National CCF Conference on Natural Language Processing and Chinese Computing | 2017
Zhan Su; Benyou Wang; Jiabin Niu; Shuchang Tao; Peng Zhang; Dawei Song
Document-based Question Answering tries to rank the candidate answers for given questions, which needs to evaluate matching score between the question sentence and answer sentence. Existing works usually utilize convolution neural network (CNN) to adaptively learn the latent matching pattern between the question/answer pair. However, CNN can only perceive the order of a word in a local windows, while the global order of the windows is ignored due to the window-sliding operation. In this report, we design an enhanced CNN (https://github.com/shuishen112/pairwise-deep-qa) with extended order information (e.g. overlapping position and global order) into inputting embedding, such rich representation makes it possible to learn an order-aware matching in CNN. Combining with standard convolutional paradigm like attentive pooling, pair-wise training and dynamic negative sample, this end-to-end CNN achieve a good performance on the DBQA task of NLPCC 2017 without any other extra features.

--

== PROBLEM ==
Return the full abstract on the order-aware CNN for document-based question answering, reproducing it word for word.

--

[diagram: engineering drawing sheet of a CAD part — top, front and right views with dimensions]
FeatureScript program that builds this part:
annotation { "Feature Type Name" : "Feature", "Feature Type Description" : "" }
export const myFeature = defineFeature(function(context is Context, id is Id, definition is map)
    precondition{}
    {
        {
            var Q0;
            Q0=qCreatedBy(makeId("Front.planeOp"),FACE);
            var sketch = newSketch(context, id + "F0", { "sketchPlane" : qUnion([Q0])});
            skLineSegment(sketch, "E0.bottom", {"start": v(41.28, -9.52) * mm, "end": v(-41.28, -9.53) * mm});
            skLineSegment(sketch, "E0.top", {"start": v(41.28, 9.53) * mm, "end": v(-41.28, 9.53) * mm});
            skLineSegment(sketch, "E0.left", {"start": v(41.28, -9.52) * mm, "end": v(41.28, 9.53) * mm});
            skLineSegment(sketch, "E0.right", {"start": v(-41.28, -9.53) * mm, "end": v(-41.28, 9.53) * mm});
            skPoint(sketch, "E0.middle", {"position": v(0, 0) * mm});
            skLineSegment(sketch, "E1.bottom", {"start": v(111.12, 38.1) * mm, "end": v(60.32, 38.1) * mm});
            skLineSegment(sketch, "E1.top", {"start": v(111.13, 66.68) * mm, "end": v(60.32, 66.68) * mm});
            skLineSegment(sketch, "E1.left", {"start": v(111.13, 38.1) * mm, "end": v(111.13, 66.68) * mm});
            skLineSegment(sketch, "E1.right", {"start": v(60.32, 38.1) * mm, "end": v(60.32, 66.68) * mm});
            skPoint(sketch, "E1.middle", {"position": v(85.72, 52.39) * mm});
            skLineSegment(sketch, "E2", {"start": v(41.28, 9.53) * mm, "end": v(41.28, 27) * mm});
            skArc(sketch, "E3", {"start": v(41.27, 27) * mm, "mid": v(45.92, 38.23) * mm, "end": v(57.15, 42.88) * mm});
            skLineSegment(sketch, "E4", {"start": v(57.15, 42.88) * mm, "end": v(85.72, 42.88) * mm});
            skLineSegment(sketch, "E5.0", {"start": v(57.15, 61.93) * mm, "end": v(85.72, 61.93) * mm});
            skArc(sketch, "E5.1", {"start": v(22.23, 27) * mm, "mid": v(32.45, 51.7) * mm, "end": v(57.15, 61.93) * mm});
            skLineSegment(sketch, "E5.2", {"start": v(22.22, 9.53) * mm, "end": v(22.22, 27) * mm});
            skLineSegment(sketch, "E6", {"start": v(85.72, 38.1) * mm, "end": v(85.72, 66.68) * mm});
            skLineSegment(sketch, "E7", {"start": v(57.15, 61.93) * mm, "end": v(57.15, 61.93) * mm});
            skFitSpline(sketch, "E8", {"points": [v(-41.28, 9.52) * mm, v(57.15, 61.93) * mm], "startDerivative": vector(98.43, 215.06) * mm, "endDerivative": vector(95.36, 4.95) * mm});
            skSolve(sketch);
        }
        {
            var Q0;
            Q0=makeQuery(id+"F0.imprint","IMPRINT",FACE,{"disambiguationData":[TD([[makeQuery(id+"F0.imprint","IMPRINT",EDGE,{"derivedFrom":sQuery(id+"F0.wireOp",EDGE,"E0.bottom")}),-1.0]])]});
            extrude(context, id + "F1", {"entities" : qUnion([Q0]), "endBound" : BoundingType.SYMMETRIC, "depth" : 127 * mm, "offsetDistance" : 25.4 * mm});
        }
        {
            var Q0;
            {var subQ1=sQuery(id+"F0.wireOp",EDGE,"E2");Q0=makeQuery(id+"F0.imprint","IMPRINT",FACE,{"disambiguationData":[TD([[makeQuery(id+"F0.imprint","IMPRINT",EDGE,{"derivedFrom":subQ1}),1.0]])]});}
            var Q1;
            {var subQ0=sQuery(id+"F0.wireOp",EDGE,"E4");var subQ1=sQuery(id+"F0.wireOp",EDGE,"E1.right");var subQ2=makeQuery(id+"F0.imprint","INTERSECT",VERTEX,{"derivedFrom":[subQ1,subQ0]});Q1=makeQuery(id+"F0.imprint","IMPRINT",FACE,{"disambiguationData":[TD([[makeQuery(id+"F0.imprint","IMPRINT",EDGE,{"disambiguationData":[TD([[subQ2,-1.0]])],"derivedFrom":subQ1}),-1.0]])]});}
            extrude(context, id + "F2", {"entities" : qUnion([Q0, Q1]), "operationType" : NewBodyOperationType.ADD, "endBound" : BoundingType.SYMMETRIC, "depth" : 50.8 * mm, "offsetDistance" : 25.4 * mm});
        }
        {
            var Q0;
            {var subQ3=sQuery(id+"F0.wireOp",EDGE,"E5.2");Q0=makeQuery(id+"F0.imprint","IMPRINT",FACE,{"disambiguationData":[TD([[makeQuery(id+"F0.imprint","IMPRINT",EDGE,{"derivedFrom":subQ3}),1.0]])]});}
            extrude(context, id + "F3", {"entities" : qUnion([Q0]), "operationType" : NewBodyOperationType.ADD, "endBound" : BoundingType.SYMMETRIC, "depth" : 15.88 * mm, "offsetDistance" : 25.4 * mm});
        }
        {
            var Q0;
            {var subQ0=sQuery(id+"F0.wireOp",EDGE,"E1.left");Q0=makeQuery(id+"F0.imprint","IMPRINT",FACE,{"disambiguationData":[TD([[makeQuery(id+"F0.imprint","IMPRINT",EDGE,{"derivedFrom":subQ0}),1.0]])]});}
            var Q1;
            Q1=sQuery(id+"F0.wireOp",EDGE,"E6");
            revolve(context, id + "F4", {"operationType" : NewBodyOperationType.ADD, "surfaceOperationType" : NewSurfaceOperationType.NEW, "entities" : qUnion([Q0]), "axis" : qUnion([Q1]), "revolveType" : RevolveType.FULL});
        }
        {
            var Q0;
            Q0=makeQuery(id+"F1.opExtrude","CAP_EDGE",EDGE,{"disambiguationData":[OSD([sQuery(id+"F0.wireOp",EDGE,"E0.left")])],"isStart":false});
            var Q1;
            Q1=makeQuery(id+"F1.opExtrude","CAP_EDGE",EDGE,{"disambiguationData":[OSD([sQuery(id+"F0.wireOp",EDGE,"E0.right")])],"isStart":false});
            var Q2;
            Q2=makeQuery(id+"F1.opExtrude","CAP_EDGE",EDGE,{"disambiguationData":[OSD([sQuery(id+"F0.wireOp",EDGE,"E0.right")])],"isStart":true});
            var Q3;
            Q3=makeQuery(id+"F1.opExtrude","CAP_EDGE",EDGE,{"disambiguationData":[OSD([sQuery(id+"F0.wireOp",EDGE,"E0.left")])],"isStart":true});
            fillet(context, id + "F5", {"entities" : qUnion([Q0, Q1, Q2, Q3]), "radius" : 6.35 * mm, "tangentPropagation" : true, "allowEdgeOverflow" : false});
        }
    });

--

== FINAL ANSWER ==
National CCF Conference on Natural Language Processing and Chinese Computing | 2017
Zhan Su; Benyou Wang; Jiabin Niu; Shuchang Tao; Peng Zhang; Dawei Song
Document-based Question Answering tries to rank the candidate answers for given questions, which needs to evaluate matching score between the question sentence and answer sentence. Existing works usually utilize convolution neural network (CNN) to adaptively learn the latent matching pattern between the question/answer pair. However, CNN can only perceive the order of a word in a local windows, while the global order of the windows is ignored due to the window-sliding operation. In this report, we design an enhanced CNN (https://github.com/shuishen112/pairwise-deep-qa) with extended order information (e.g. overlapping position and global order) into inputting embedding, such rich representation makes it possible to learn an order-aware matching in CNN. Combining with standard convolutional paradigm like attentive pooling, pair-wise training and dynamic negative sample, this end-to-end CNN achieve a good performance on the DBQA task of NLPCC 2017 without any other extra features.